>>
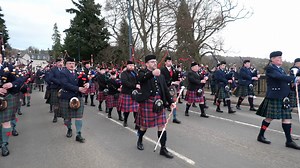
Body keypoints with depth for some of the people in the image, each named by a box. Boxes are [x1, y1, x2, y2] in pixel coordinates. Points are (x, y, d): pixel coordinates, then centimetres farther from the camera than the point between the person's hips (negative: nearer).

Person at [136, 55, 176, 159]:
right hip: (147, 102, -4)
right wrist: (152, 73, -48)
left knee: (162, 125, 3)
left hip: (159, 102, 5)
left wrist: (171, 102, 7)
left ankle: (163, 149, 13)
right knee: (144, 125, 9)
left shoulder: (160, 75, 13)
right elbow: (141, 78, -29)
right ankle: (140, 140, 38)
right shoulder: (143, 73, -3)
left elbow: (165, 90, 15)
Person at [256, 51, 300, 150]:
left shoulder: (281, 69, 17)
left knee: (287, 118, 6)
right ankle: (261, 136, 17)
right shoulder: (270, 68, -11)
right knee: (269, 117, 1)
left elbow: (284, 81, 18)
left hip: (283, 97, 8)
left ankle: (289, 141, 13)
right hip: (274, 97, -8)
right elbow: (279, 77, -28)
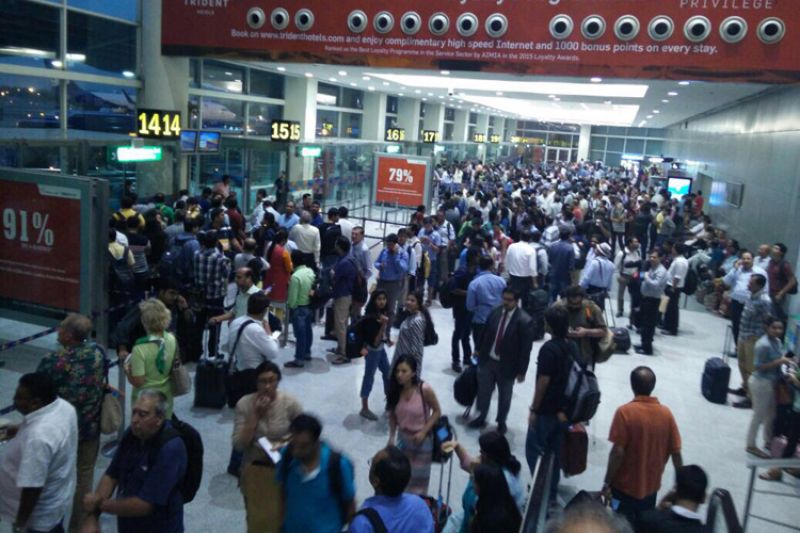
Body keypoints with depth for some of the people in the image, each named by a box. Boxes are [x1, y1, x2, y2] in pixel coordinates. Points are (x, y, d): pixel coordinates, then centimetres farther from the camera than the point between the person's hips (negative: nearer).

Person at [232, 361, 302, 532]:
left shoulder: (290, 403, -14)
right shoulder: (244, 404, -13)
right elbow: (239, 445, -16)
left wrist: (289, 439, -21)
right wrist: (255, 415, -22)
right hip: (255, 470, 1)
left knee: (282, 517, 11)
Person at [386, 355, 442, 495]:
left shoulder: (425, 390, -24)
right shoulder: (395, 390, -12)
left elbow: (437, 412, -12)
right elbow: (393, 415, 1)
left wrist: (423, 432, -18)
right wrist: (392, 437, -5)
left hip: (422, 439, -3)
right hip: (402, 438, 4)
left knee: (418, 477, 12)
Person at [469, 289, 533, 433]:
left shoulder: (524, 321, -21)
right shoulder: (495, 311, -7)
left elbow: (526, 348, -16)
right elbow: (485, 332, 7)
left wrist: (521, 371, -13)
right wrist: (478, 349, 13)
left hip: (507, 365, -4)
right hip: (487, 360, 4)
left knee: (504, 396, 17)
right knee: (483, 391, 17)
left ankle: (501, 423, 38)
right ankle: (481, 418, 38)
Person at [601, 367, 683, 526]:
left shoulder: (625, 412, -19)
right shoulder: (666, 413, -6)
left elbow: (618, 453, -21)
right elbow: (676, 453, -3)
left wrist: (607, 483, -12)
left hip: (625, 487, -4)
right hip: (651, 487, 4)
<<
• Exercise:
Extract the lines exactly, please: the first line of the listing, the line with "left knee: (287, 118, 6)", and every line between them, but no pictures.

• Result below:
Body keypoints with depth for some of the people in the image, each named by a box. Boxes are [x1, y1, x2, y2] in pixel coordinates. Points are (x, y, d): pixel coordinates, then centimetres farther from the camera than the point between the person's hips (negative: nearer).

Person at [136, 55, 176, 159]:
right hip: (147, 102, -4)
right wrist: (152, 73, -48)
left knee: (162, 125, 3)
left hip: (159, 102, 5)
left wrist: (171, 102, 7)
left ankle: (163, 149, 13)
right knee: (144, 125, 9)
left shoulder: (160, 75, 13)
right elbow: (141, 78, -29)
right ankle: (140, 140, 38)
right shoulder: (143, 73, -3)
left elbow: (165, 90, 15)
Person at [256, 51, 300, 150]:
left shoulder: (281, 69, 17)
left knee: (287, 118, 6)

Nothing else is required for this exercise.